The Commission asks whether authorized committees making independent expenditures should “report more or less detailed information about those disbursements than other political committees.” Since an authorized committee is a type of political committee, the best answer is the simplest. They should be required to provide the same information as any other political committee. There is no basis for treating authorized committees in a discriminatory manner. Authorized committees’ receipts and disbursements are already subject to extensive public disclosure. There is certainly no justification for mandating more disclosure of their independent expenditures than other political committees considering the legitimate purposes of disclosure identified by the courts.

III. Proposed Revisions to 11 CFR 104.3 and 104.4—Reporting Multistate Independent Expenditures by Political Committees

The Commission should be commended for proposing revisions to clarify, simplify, and reduce the reporting burdens for these reports. These changes would benefit speakers, the public, and the Commission.

However, Alternatives A and B are flawed in one respect. Each would require filing of many 24-hour or 48-hour reports that are not required by law. Under these alternatives, the threshold for reporting would be just $1,000, in the aggregate, for potentially all 50 states and the District of Columbia. By contrast, the statutory requirement is $1,000 per state for a 24-hour report and $10,000 per state for a 48-hour report. The statutory threshold is necessarily a state-based threshold because the independent expenditure filing requirement is tied to the date of the election, which for presidential primaries, caucuses, and conventions varies from state to state, and additional reports must be filed for additional expenditures “with respect to the same election as that to which the initial report relates.”[2]. Although the Commission promulgated a regulation stating that all presidential primary elections in a calendar year are one election for the purposes of calculating contribution limits,[3]  that regulation excepts the presidential general election, id., and cannot otherwise supersede the state-based statutory thresholds for independent expenditure reporting.

Dataset entries
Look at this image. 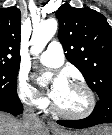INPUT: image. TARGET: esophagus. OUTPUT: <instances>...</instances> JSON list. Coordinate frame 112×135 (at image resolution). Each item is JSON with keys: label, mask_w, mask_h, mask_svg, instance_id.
I'll return each instance as SVG.
<instances>
[{"label": "esophagus", "mask_w": 112, "mask_h": 135, "mask_svg": "<svg viewBox=\"0 0 112 135\" xmlns=\"http://www.w3.org/2000/svg\"><path fill=\"white\" fill-rule=\"evenodd\" d=\"M48 126L50 128H52V129H55V130H58L59 129L58 126L56 124L52 123V122H48Z\"/></svg>", "instance_id": "34e87169"}]
</instances>
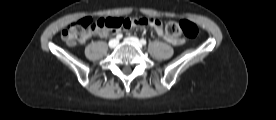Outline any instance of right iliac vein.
<instances>
[{
    "instance_id": "right-iliac-vein-1",
    "label": "right iliac vein",
    "mask_w": 276,
    "mask_h": 120,
    "mask_svg": "<svg viewBox=\"0 0 276 120\" xmlns=\"http://www.w3.org/2000/svg\"><path fill=\"white\" fill-rule=\"evenodd\" d=\"M118 40L117 39H112L109 41V47L110 48H115L118 45Z\"/></svg>"
}]
</instances>
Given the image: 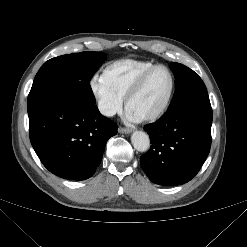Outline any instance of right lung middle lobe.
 I'll return each mask as SVG.
<instances>
[{
    "instance_id": "obj_1",
    "label": "right lung middle lobe",
    "mask_w": 247,
    "mask_h": 247,
    "mask_svg": "<svg viewBox=\"0 0 247 247\" xmlns=\"http://www.w3.org/2000/svg\"><path fill=\"white\" fill-rule=\"evenodd\" d=\"M106 57L102 52L87 51L48 60L35 76L28 107L52 97L95 104L89 82Z\"/></svg>"
}]
</instances>
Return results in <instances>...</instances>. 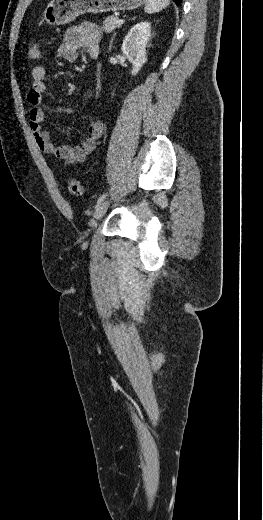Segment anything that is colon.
Listing matches in <instances>:
<instances>
[{
    "label": "colon",
    "instance_id": "5ec220e1",
    "mask_svg": "<svg viewBox=\"0 0 263 520\" xmlns=\"http://www.w3.org/2000/svg\"><path fill=\"white\" fill-rule=\"evenodd\" d=\"M26 56H27V59L33 60V61L40 59V57H41L40 46L37 42H32L29 44ZM66 185H67V190H68L69 194H71L73 196L81 195L82 185L78 179H76L74 177H69L66 180Z\"/></svg>",
    "mask_w": 263,
    "mask_h": 520
}]
</instances>
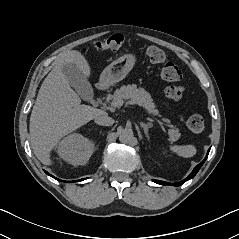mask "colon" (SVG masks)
<instances>
[{
  "mask_svg": "<svg viewBox=\"0 0 239 239\" xmlns=\"http://www.w3.org/2000/svg\"><path fill=\"white\" fill-rule=\"evenodd\" d=\"M128 41L119 34L112 35L104 40L94 42L91 48L98 52L118 51L125 48ZM90 47H85L84 52L89 51ZM146 55L153 63L160 64L161 77L169 83L165 88L164 96L167 102L179 101L184 95V87L180 81L182 72L179 66L168 59L165 52L155 46L146 49ZM187 126L193 133H201L205 128L204 118L199 114L191 115L187 120Z\"/></svg>",
  "mask_w": 239,
  "mask_h": 239,
  "instance_id": "colon-1",
  "label": "colon"
}]
</instances>
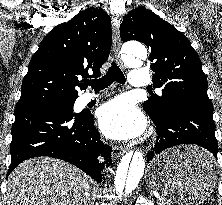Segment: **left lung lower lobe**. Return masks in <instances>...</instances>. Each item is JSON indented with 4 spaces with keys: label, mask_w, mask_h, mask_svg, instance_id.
Returning <instances> with one entry per match:
<instances>
[{
    "label": "left lung lower lobe",
    "mask_w": 222,
    "mask_h": 205,
    "mask_svg": "<svg viewBox=\"0 0 222 205\" xmlns=\"http://www.w3.org/2000/svg\"><path fill=\"white\" fill-rule=\"evenodd\" d=\"M153 122L158 136L153 151L147 154L148 161L168 148L195 144L211 153L201 160L214 164L213 157L217 158V140L212 105L191 100L179 101L171 105L161 121Z\"/></svg>",
    "instance_id": "left-lung-lower-lobe-1"
}]
</instances>
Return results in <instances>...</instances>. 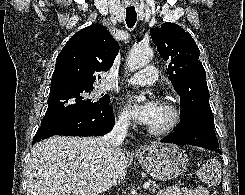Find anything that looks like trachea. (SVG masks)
I'll return each instance as SVG.
<instances>
[{
  "label": "trachea",
  "mask_w": 245,
  "mask_h": 195,
  "mask_svg": "<svg viewBox=\"0 0 245 195\" xmlns=\"http://www.w3.org/2000/svg\"><path fill=\"white\" fill-rule=\"evenodd\" d=\"M137 14L134 7L126 8V24L129 28H133L136 23Z\"/></svg>",
  "instance_id": "obj_1"
}]
</instances>
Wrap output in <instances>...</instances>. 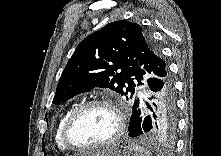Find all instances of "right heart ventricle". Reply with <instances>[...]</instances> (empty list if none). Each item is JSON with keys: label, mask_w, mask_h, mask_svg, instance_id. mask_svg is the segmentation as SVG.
<instances>
[{"label": "right heart ventricle", "mask_w": 221, "mask_h": 156, "mask_svg": "<svg viewBox=\"0 0 221 156\" xmlns=\"http://www.w3.org/2000/svg\"><path fill=\"white\" fill-rule=\"evenodd\" d=\"M79 104L78 103H74L71 104L70 106H68L63 113L60 115L56 127H55V132H54V142L56 147L58 148V150L62 151V152H66L69 149L63 144L62 139H61V132H62V127L63 124L66 120V118L68 117V115L70 114V112L77 107Z\"/></svg>", "instance_id": "obj_1"}]
</instances>
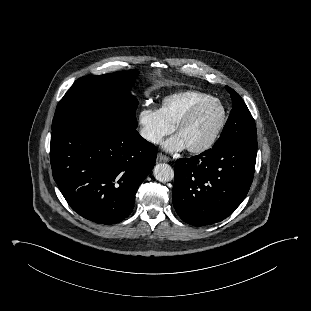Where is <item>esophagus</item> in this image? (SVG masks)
<instances>
[{"mask_svg":"<svg viewBox=\"0 0 311 311\" xmlns=\"http://www.w3.org/2000/svg\"><path fill=\"white\" fill-rule=\"evenodd\" d=\"M157 161L158 162H168L169 158L167 156L163 155L162 153H158Z\"/></svg>","mask_w":311,"mask_h":311,"instance_id":"1","label":"esophagus"}]
</instances>
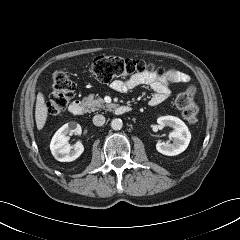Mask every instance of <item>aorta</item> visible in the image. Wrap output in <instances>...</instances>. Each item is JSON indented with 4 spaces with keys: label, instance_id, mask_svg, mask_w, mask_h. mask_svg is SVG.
Wrapping results in <instances>:
<instances>
[{
    "label": "aorta",
    "instance_id": "obj_1",
    "mask_svg": "<svg viewBox=\"0 0 240 240\" xmlns=\"http://www.w3.org/2000/svg\"><path fill=\"white\" fill-rule=\"evenodd\" d=\"M123 126L122 120L119 118H115L111 121V128L113 130H120Z\"/></svg>",
    "mask_w": 240,
    "mask_h": 240
}]
</instances>
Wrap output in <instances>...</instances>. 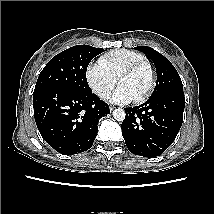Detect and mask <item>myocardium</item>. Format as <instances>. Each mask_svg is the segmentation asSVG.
Instances as JSON below:
<instances>
[{"instance_id":"obj_1","label":"myocardium","mask_w":214,"mask_h":214,"mask_svg":"<svg viewBox=\"0 0 214 214\" xmlns=\"http://www.w3.org/2000/svg\"><path fill=\"white\" fill-rule=\"evenodd\" d=\"M142 68H146L148 70L149 81L143 93L139 97L135 98L136 102H143L151 94L156 83V72H155L154 66L151 64V62L144 59L126 67L124 70H122V72L118 76V84H119V81L122 77L132 75Z\"/></svg>"}]
</instances>
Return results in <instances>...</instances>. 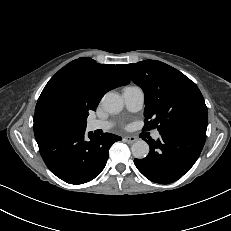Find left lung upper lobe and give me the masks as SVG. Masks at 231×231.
<instances>
[{
    "label": "left lung upper lobe",
    "mask_w": 231,
    "mask_h": 231,
    "mask_svg": "<svg viewBox=\"0 0 231 231\" xmlns=\"http://www.w3.org/2000/svg\"><path fill=\"white\" fill-rule=\"evenodd\" d=\"M120 70L145 94V127L158 131L193 126L207 129L204 98L187 76L157 60L119 65Z\"/></svg>",
    "instance_id": "5c2ea615"
}]
</instances>
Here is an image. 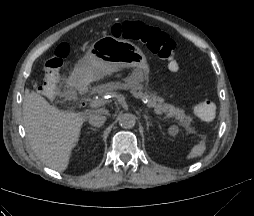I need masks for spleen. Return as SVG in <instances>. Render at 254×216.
Wrapping results in <instances>:
<instances>
[{
  "mask_svg": "<svg viewBox=\"0 0 254 216\" xmlns=\"http://www.w3.org/2000/svg\"><path fill=\"white\" fill-rule=\"evenodd\" d=\"M206 150V144L204 141H200L198 144L194 145L190 150L189 154L187 155V159H195L201 157Z\"/></svg>",
  "mask_w": 254,
  "mask_h": 216,
  "instance_id": "obj_1",
  "label": "spleen"
}]
</instances>
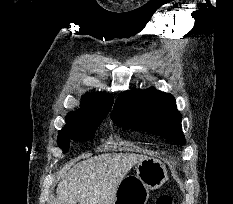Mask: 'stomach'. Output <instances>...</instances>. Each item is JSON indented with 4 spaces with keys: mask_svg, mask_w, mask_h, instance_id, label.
Instances as JSON below:
<instances>
[{
    "mask_svg": "<svg viewBox=\"0 0 233 204\" xmlns=\"http://www.w3.org/2000/svg\"><path fill=\"white\" fill-rule=\"evenodd\" d=\"M135 169L136 176H128L118 185L112 204H146L149 191L160 188L167 180L166 166L158 159L145 157Z\"/></svg>",
    "mask_w": 233,
    "mask_h": 204,
    "instance_id": "1",
    "label": "stomach"
}]
</instances>
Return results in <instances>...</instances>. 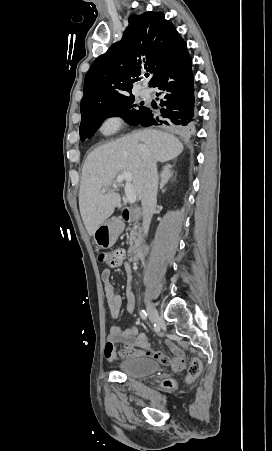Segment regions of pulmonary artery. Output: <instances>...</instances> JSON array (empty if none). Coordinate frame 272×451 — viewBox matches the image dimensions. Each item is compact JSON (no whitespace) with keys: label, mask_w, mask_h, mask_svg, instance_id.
I'll use <instances>...</instances> for the list:
<instances>
[{"label":"pulmonary artery","mask_w":272,"mask_h":451,"mask_svg":"<svg viewBox=\"0 0 272 451\" xmlns=\"http://www.w3.org/2000/svg\"><path fill=\"white\" fill-rule=\"evenodd\" d=\"M139 96L144 100H148L151 98V93L147 90H141L139 92Z\"/></svg>","instance_id":"pulmonary-artery-1"}]
</instances>
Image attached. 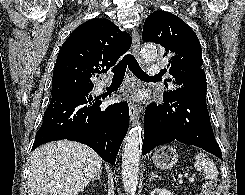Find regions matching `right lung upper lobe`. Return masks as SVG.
<instances>
[{
    "label": "right lung upper lobe",
    "instance_id": "1",
    "mask_svg": "<svg viewBox=\"0 0 245 195\" xmlns=\"http://www.w3.org/2000/svg\"><path fill=\"white\" fill-rule=\"evenodd\" d=\"M131 43L130 35L107 19L95 18L81 24L59 51L52 95L94 86L93 77L115 65Z\"/></svg>",
    "mask_w": 245,
    "mask_h": 195
}]
</instances>
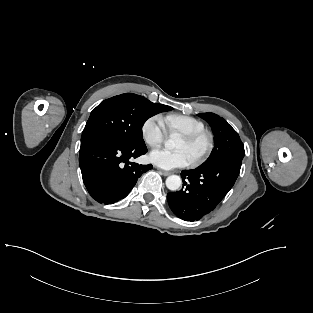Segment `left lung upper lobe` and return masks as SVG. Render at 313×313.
<instances>
[{
	"instance_id": "left-lung-upper-lobe-1",
	"label": "left lung upper lobe",
	"mask_w": 313,
	"mask_h": 313,
	"mask_svg": "<svg viewBox=\"0 0 313 313\" xmlns=\"http://www.w3.org/2000/svg\"><path fill=\"white\" fill-rule=\"evenodd\" d=\"M206 120L214 134L215 147L203 164H210L227 159L242 160L245 151L238 133L222 117L214 113L198 114Z\"/></svg>"
}]
</instances>
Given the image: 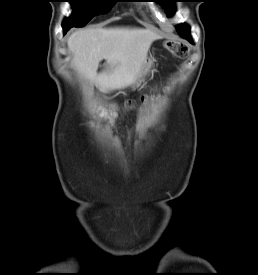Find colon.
Returning <instances> with one entry per match:
<instances>
[{
	"label": "colon",
	"instance_id": "5ec220e1",
	"mask_svg": "<svg viewBox=\"0 0 258 275\" xmlns=\"http://www.w3.org/2000/svg\"><path fill=\"white\" fill-rule=\"evenodd\" d=\"M164 47L177 58H183L189 53V47L181 41L168 40L164 43Z\"/></svg>",
	"mask_w": 258,
	"mask_h": 275
}]
</instances>
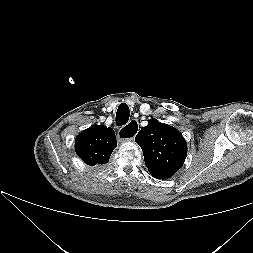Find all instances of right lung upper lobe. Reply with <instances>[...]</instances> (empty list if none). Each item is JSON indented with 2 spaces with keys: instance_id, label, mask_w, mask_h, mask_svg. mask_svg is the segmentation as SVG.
<instances>
[{
  "instance_id": "1",
  "label": "right lung upper lobe",
  "mask_w": 253,
  "mask_h": 253,
  "mask_svg": "<svg viewBox=\"0 0 253 253\" xmlns=\"http://www.w3.org/2000/svg\"><path fill=\"white\" fill-rule=\"evenodd\" d=\"M116 146L114 130L103 125H92L75 140L77 155L90 166L107 163Z\"/></svg>"
}]
</instances>
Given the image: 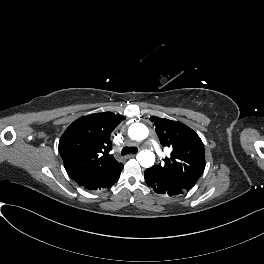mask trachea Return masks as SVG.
<instances>
[{
  "mask_svg": "<svg viewBox=\"0 0 264 264\" xmlns=\"http://www.w3.org/2000/svg\"><path fill=\"white\" fill-rule=\"evenodd\" d=\"M137 149L135 147H124L122 150V155H126L129 153H136Z\"/></svg>",
  "mask_w": 264,
  "mask_h": 264,
  "instance_id": "1",
  "label": "trachea"
}]
</instances>
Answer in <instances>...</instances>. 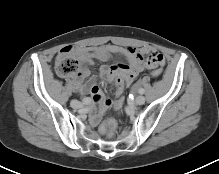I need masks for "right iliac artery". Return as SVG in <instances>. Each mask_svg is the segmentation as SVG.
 <instances>
[{
    "instance_id": "1",
    "label": "right iliac artery",
    "mask_w": 219,
    "mask_h": 174,
    "mask_svg": "<svg viewBox=\"0 0 219 174\" xmlns=\"http://www.w3.org/2000/svg\"><path fill=\"white\" fill-rule=\"evenodd\" d=\"M90 99L89 98H84L83 100H82V102H83V104H89L90 103Z\"/></svg>"
}]
</instances>
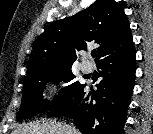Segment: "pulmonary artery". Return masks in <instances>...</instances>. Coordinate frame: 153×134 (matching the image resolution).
Listing matches in <instances>:
<instances>
[{
	"instance_id": "1",
	"label": "pulmonary artery",
	"mask_w": 153,
	"mask_h": 134,
	"mask_svg": "<svg viewBox=\"0 0 153 134\" xmlns=\"http://www.w3.org/2000/svg\"><path fill=\"white\" fill-rule=\"evenodd\" d=\"M93 63L88 61V60H84L82 63H81V68L84 72L86 73H89L93 70Z\"/></svg>"
}]
</instances>
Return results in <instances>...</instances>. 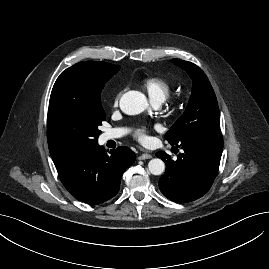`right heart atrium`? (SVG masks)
Here are the masks:
<instances>
[{
	"instance_id": "1",
	"label": "right heart atrium",
	"mask_w": 269,
	"mask_h": 269,
	"mask_svg": "<svg viewBox=\"0 0 269 269\" xmlns=\"http://www.w3.org/2000/svg\"><path fill=\"white\" fill-rule=\"evenodd\" d=\"M121 95H122V91H119V92H117L115 94V96L112 99V105L113 106H117L118 105V102H119V99H120Z\"/></svg>"
}]
</instances>
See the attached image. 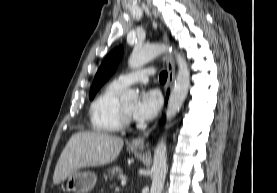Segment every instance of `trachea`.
<instances>
[{
  "label": "trachea",
  "mask_w": 277,
  "mask_h": 193,
  "mask_svg": "<svg viewBox=\"0 0 277 193\" xmlns=\"http://www.w3.org/2000/svg\"><path fill=\"white\" fill-rule=\"evenodd\" d=\"M159 80L161 83H164L167 80V72H165V71L161 72V74L159 76Z\"/></svg>",
  "instance_id": "1"
}]
</instances>
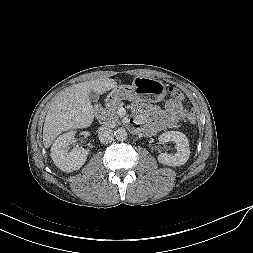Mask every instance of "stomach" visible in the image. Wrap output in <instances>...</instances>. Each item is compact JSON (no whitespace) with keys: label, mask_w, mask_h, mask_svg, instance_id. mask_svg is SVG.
Segmentation results:
<instances>
[{"label":"stomach","mask_w":253,"mask_h":253,"mask_svg":"<svg viewBox=\"0 0 253 253\" xmlns=\"http://www.w3.org/2000/svg\"><path fill=\"white\" fill-rule=\"evenodd\" d=\"M166 86L149 77H136L132 85L115 86L106 101L115 104L121 100L159 102L166 96Z\"/></svg>","instance_id":"0dacf381"}]
</instances>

- [Work to do]:
A. According to the comment on independent expenditure reporting, what is the statutory threshold per state for filing a 48-hour report?
B. Resume the comment on the Commission's independent expenditure reporting rules, continuing from its final sentence.

- [Answers in order]:
A. $10,000 per state.

B.
Alternative C would not impose new filing requirements, and it would “satisfy the Act’s provisions for reporting independent expenditures.” However, it is unnecessarily complex and would create misleading reports. The required reports would allocate a national expenditure to each state by its proportion of congressional districts. In doing so, it would create a haystack of reports and make it more, not less, difficult for the public to understand the overall cost of a national expenditure.

If Alternative A were slightly modified, it would clearly be the superior option. Under this alternative, there would be just one reporting date from which to calculate whether a 24-hour or 48-hour report is required. Likewise, the dollar threshold for reporting would be consistent. This would greatly simplify reporting burdens and ease the FEC’s enforcement efforts.

In order to avoid having Alternative A force groups to file many reports not required by the statute, we suggest modifying the threshold for reporting to $51,000 for a national independent expenditure ($1,000 for each state plus the District of Columbia, which has three votes in the Electoral College). If a communication is distributed in multiple states but not nationwide, we instead suggest that the threshold should be $1,000 multiplied by the number of states in which the communication is actually distributed.

During the presidential primary season, there is never a gap of more than 20 days between primaries. In such a situation, an independent expenditure report for expenditures over $1,000 in at least one state would be due within 24 hours. Therefore, we suggest that the threshold for filing a report on a national independent expenditure be $51,000 and that this filing alternative be optional. Committees and persons making independent expenditures would be free to file reports as they do today, or to instead use the process described under Alternative C. This modified Alternative A provides an appealing balance between statutory requirements, simplicity, and meaningful information to the public.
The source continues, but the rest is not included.